Arusha. Inadequate funding may force the East African Science and Technology Commission (Easteco) to halt some of its activities.
A recently-released report by the East African Legislative Assembly (Eala) said the approved budget from the 2016/2017 financial year was inadequate to cover major activities of the institution of the East African Community.
The critically affected activities include evaluation of technologies for agricultural products, establishment of a regional journal of scientific research and technologies and convening annual youth innovation forum.
During the current fiscal year ending on June 30, Easteco was allocated $1,196,138 for its expenditure, comprising $ 676,076 from the partner states and $520,066 from the general reserves.
But by February this year, only $424,623 had been received from the partner states — Tanzania, Uganda, Kenya, Burundi and Rwanda — and $ 100,000 from the EAC General Reserves.
According to the report by the Eala Committee of Accounts,which was tabled before the Eala plenary session held here recently, the Kigali-based institution received was equivalent to 44 per cent of its 2016/2017 budget.
Due to the funding constraints, a big chunk of the money - 64 per cent -went to salary and employee benefits, administrative costs 25 per cent while programmatic and related expenses consumed only eight per cent.

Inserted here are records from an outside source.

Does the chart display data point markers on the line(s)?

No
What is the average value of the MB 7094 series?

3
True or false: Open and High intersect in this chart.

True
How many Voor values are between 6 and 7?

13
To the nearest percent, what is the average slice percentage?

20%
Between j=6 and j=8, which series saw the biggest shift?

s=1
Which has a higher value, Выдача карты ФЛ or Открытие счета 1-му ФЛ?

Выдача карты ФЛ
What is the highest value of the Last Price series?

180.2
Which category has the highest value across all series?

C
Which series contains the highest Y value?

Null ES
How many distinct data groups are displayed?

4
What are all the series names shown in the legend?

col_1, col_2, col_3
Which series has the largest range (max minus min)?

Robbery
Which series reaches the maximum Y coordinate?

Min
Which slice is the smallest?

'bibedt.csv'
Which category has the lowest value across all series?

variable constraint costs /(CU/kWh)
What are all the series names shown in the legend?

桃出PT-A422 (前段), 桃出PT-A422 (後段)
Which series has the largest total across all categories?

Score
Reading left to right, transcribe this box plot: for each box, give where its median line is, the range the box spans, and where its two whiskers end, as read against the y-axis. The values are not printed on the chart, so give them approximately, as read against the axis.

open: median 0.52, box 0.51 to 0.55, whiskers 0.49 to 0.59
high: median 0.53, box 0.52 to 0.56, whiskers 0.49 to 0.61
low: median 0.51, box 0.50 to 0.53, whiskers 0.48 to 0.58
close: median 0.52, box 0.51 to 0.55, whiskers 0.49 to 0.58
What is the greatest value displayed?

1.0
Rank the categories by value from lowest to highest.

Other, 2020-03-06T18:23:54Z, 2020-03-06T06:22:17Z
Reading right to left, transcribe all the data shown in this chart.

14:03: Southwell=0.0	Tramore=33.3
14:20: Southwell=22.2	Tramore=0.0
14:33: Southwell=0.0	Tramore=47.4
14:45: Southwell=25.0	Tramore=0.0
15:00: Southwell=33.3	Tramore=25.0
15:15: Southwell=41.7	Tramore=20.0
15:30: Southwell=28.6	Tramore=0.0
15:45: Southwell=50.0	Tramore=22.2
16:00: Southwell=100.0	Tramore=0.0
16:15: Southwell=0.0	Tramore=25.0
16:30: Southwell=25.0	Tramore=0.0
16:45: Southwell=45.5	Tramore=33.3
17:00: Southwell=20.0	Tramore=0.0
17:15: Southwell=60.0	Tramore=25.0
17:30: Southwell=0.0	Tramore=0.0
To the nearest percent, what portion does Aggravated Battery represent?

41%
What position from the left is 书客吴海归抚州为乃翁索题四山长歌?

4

“The commission is constrained to the extent that in addition to untimely remittances, it is subjected to zero increment of budget,” the report said, warning: “Always paying salaries and administrative expenses without activities to achieve the objectives defeats the purpose for which the institutions were established.”
For the 2017/2018 financial year, the semi-autonomous Commission under EAC, was allocated $1,500,164 which Eala Committee members hinted could not suffice its expenditure.
Beside the funding hitches, the Committee observed that the commission lacks the technical staff to execute its mandate which hinges on initiating programmes aimed to promote science, technology and innovation in the region.
Only one out of 25 members of the staff is professional, forcing the institution to resort to use consultants which, they observed, may not be sustainable.
“Easteco being technical in nature,lacking the requisite technical staff will surely stall the achievement of the institution’s objectives,”, the report said, urging the EAC Council of Ministers to ensure proper staffing by September this year.
The Council of Ministers, which is the policy organ of the Community, should also ensure timely remittances of funds to all new EAC institutions, foster alternative funding and scrap off the zero-budget increment policy.
It was further recommended that funds should be availed to Easteco by the EAC Ad Hoc Service Commission to enable the institution recruit staff and revise financing model to allow direct remittances by the partner states to Easteco.
Establishment of Easteco was endorsed by the EAC Heads of State during their June 2007 summit while the agreement headquarters between EAC and Rwanda government was signed in February 2014 and started operations shortly thereafter.
It is one of the newly-created EAC institutions, the others being the East African Health Research Commission (EAHRC) based in Bujumbura in Burundi, the East African Kiswahili Commission (EAKC) with headquarters in Zanzibar and the East African Competition Authority.